Tuesday, June 3, 2008

"I have a friend . . . "

When I was first diagnosed with cancer, several well meaning friends offered to hook me up with other cancer survivors. "I have an uncle who beat colon cancer. Would you like to talk with him?" "My best friend is a six-year breast cancer survivor. I'm sure she'd love to talk with you."

I appreciated their offers, but I didn't want to talk with people with just any cancer. I wanted to connect with others with my rare blood disease, mantle cell lymphoma (MCL). I felt like I struck gold last year when my friend Reiko informed me, "My colleague Dave had the same thing." Not only did Dave have MCL, but he also had a quirky eye tumor, just like me. Considering that there are just 4,000 new cases of MCL diagnosed each year and less than 1% of thse cases involve the optic area, the odds are staggering that we rare birds would find one another through a mutual friend.

Around the same time, Newsweek columnist Jonathan Alter became the poster boy for MCL by writing a cover story for Newsweek Magazine. Dave and Jonathan communicated three valuable messages to me:

- You are not alone.
- The treatment is rough, but temporary.
- Many, like me, have beat down the disease.

Now that I'm six months post auto stem cell transplant, I've also become a go-to girl for blood cancers. (I must remember to add that to my resume.) It seems that not a week goes by without someone emailing or calling me to find out if it's OK to give my name to a newly diagnosed blood cancer patient.

A couple weeks ago, a friend in Connecticut called to tell me that one of her colleagues in NYC was just diagnosed with MCL. Again, the odds are slim that one individual would have two friends with this disease. I talked with her friend and then followed up with an email with links to my favorite MCL-related websites, listserves and blogs.

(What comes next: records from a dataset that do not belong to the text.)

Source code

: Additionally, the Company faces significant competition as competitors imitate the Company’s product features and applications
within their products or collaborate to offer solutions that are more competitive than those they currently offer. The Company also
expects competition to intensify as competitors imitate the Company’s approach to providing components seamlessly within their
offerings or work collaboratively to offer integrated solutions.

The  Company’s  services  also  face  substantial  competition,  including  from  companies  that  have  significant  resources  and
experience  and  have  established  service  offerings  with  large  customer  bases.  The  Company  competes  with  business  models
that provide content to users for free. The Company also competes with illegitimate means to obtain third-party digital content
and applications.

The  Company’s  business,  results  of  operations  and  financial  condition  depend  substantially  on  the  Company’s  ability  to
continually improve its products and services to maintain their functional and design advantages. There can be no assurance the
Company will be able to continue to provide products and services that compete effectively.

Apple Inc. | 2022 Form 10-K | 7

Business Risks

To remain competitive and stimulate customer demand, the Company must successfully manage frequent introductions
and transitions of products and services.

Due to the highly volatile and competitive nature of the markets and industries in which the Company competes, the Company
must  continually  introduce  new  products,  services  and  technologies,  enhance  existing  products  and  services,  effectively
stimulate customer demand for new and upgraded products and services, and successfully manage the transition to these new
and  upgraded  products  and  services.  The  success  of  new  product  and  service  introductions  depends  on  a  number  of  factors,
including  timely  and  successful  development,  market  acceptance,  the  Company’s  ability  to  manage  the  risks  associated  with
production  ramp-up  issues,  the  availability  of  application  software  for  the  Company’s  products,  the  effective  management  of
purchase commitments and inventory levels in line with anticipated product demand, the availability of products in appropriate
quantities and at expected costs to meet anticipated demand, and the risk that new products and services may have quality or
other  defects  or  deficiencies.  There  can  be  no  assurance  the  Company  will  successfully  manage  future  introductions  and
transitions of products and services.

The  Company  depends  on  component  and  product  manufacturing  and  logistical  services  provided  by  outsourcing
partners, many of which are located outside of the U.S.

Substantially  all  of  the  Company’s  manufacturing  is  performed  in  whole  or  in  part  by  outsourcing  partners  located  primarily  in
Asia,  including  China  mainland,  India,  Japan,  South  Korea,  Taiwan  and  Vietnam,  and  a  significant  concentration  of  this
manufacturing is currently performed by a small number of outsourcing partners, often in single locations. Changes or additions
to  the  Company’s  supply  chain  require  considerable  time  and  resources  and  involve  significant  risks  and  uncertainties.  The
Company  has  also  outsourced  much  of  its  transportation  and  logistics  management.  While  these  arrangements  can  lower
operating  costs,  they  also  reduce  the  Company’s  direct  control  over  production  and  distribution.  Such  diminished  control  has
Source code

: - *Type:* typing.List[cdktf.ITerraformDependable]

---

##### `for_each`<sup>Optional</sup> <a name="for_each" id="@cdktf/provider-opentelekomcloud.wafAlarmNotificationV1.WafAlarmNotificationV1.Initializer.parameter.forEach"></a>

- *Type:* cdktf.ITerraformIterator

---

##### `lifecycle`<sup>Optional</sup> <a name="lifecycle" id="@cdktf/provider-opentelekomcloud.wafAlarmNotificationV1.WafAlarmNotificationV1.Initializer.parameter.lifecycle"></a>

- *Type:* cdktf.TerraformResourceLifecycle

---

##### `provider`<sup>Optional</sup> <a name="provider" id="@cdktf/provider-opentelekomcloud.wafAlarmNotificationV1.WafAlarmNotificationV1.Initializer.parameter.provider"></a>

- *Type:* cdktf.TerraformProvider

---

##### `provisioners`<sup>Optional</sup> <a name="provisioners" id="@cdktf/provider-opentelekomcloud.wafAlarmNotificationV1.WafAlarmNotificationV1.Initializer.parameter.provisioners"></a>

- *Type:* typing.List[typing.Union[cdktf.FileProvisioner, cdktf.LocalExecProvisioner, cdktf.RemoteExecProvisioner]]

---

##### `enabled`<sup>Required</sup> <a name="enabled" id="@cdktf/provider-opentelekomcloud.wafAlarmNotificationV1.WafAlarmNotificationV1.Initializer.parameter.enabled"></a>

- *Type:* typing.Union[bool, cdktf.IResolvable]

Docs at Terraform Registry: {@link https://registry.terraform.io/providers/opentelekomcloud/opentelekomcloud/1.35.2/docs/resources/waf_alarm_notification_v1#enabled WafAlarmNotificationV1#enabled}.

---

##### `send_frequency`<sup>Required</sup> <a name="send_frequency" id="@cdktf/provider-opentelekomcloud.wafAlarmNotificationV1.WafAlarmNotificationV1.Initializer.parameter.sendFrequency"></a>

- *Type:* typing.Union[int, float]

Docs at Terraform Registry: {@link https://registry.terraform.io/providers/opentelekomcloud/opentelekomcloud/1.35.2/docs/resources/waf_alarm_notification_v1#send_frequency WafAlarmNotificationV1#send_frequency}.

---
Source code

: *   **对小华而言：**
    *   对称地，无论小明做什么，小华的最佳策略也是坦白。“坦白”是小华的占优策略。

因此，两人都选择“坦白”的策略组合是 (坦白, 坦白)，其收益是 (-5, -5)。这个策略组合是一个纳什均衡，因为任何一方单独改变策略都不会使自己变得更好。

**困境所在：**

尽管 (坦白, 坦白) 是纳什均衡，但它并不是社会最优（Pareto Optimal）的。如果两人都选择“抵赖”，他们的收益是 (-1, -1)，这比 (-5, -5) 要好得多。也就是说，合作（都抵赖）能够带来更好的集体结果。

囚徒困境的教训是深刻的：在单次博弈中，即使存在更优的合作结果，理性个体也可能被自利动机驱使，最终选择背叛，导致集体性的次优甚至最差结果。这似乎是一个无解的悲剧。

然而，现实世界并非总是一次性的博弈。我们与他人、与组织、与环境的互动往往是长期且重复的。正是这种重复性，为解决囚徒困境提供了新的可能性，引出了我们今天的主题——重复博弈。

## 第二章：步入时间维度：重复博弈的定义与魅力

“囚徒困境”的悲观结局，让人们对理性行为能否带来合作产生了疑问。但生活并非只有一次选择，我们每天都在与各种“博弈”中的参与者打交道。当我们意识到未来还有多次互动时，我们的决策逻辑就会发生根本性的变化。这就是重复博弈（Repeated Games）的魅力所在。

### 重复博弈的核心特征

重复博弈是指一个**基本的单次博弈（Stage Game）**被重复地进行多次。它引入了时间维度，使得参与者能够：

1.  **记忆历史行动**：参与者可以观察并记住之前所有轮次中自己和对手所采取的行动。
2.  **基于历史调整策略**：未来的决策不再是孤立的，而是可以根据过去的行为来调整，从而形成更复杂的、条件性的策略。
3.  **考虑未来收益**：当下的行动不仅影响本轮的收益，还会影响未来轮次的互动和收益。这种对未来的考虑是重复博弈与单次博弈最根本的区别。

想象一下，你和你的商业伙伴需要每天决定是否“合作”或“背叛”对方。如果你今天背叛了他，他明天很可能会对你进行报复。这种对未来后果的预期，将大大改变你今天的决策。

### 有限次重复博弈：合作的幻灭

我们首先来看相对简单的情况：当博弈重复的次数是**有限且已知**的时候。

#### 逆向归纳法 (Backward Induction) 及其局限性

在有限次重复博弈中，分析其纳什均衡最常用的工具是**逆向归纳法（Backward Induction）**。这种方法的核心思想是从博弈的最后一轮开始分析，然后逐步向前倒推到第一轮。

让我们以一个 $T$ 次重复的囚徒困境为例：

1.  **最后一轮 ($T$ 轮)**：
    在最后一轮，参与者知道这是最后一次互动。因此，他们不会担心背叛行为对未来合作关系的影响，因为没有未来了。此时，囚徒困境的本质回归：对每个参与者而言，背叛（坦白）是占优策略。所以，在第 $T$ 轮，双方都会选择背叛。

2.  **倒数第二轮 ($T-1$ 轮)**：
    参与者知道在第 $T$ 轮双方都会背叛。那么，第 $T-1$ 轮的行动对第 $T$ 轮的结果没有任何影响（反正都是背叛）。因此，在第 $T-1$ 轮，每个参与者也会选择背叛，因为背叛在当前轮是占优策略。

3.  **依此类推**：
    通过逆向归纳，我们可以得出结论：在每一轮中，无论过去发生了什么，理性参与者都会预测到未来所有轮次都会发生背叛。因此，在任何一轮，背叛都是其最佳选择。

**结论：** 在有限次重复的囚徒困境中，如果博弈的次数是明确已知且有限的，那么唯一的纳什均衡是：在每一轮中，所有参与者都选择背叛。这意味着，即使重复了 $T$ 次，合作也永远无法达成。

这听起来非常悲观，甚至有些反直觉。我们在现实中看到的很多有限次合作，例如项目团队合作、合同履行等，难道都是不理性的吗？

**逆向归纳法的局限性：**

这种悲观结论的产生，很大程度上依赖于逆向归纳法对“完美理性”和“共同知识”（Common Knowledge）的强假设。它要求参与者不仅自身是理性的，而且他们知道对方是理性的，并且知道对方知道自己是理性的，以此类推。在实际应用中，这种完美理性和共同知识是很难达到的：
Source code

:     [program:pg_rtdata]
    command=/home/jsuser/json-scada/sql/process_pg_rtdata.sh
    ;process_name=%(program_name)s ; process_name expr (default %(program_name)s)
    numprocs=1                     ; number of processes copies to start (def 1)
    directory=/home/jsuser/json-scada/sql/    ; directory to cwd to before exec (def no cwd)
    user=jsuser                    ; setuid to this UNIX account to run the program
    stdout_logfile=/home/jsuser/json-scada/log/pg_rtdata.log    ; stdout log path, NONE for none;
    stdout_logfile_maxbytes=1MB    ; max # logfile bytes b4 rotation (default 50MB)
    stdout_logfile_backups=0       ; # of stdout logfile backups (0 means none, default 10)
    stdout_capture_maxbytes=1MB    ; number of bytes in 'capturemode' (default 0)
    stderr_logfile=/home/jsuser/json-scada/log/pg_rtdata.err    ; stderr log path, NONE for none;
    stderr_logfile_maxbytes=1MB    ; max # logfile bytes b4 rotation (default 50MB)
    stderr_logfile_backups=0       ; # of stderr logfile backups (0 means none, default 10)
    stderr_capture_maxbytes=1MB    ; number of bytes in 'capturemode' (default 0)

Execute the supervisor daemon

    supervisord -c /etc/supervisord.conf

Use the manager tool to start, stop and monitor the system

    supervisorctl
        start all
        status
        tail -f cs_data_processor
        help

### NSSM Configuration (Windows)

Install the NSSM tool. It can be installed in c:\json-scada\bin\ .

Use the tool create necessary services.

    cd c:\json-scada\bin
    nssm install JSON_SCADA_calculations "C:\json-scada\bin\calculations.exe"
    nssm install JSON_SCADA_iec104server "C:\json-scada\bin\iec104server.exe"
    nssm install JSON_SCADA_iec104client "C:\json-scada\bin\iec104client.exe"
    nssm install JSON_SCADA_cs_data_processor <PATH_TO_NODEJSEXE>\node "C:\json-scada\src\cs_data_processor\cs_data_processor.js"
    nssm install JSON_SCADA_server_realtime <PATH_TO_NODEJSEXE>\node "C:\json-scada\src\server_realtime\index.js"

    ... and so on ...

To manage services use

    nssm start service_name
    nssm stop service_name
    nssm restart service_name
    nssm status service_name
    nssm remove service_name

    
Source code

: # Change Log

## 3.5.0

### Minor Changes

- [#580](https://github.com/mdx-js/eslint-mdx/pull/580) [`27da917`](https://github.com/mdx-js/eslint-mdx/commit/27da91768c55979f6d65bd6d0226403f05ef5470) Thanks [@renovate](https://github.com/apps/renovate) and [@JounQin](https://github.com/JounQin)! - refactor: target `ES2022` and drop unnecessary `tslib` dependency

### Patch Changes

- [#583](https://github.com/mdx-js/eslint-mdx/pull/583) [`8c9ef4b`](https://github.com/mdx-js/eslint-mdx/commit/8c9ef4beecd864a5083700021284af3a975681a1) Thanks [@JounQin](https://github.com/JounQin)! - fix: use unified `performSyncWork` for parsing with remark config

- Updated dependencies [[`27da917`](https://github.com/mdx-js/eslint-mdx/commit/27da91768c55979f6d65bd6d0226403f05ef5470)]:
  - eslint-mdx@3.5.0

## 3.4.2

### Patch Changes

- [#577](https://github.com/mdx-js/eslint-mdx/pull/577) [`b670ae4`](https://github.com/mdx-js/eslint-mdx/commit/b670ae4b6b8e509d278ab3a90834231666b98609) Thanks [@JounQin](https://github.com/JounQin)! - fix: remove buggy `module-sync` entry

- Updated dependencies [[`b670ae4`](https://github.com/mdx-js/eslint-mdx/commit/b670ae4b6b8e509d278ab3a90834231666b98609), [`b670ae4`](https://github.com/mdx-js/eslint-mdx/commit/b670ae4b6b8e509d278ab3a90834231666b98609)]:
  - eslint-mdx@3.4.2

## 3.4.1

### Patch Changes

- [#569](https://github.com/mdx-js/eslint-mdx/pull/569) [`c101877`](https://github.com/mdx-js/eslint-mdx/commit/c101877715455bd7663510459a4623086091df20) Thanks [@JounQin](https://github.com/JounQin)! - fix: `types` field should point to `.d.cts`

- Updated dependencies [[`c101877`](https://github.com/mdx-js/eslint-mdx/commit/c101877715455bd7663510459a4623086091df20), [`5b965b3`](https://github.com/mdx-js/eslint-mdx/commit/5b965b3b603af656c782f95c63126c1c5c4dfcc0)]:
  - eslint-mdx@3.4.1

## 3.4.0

Last week, I received a call at 10:30 pm on a weekday night. Noone calls me at this hour. It was my friend Eleanor, the grandmother of my god-baby and an oncology nurse at a San Fernando Valley hospital. "I'm sorry to call you at this hour, but you've got to talk with the girlfriend of one of my patients. She went with her boyfriend for a consult at the City of Hope and I think she had the same doctor that you had when you first started out there."

I listened to the young woman's story. Her 22-year-old boyfriend was recently diagnosed with acute lymphocytic leukemia (ALL). His local oncologist recommended that he go to the City of Hope for a stem cell transplant. But instead of being filled with hope after the consultation at CoH, she was filled with hopelessness and confusion. Because of the negative tone of their consultation, she and her boyfriend's family were ready to close the door on the option of this life-saving procedure at the CoH.

The young man and his family and girlfriend did in fact see the same doctor that I initally did at CoH. I told her that this doctor was neither a bad physician nor a bad person, but acknowledged that her bedside manner launched me on a quest to find another doctor at CoH. I begged the young woman to give City of Hope another chance. I also shared information about the second opinion by mail system at MD Anderson. The young woman asked me if it would be OK if her boyfriend's mother gave me a call, and I told her that I was eager to talk with the mom.

That mother hasn't called me back, but I still hope that she will. I ask myself why I'm so eager (over-eager actually) to talk with this particular mom. I think I want to take away some of her pain. And I want to tell her that everything's going to be alright. But, unfortunately, I don't have the ability to take away anyone else's pain. And noone, not even a doctor, can guarantee that "everything's going to be alright."

If she does call me, I plan to listen hard with my head and my heart. And then I'll recall the three messages that sustained me during the first weeks after my diagnosis.

- You are not alone.
- The treatment is rough, but temporary.
- Many, like my friend Ann, have beat down the disease.

ONE YEAR AGO TODAY: Cancer Banter went to a used-car lot.

1 comment:

Ann said...


if I can help, just let me know. The young man's diagnosis sounds similar to mine and we all know how scary it is to be stuck out in the cancer wilderness.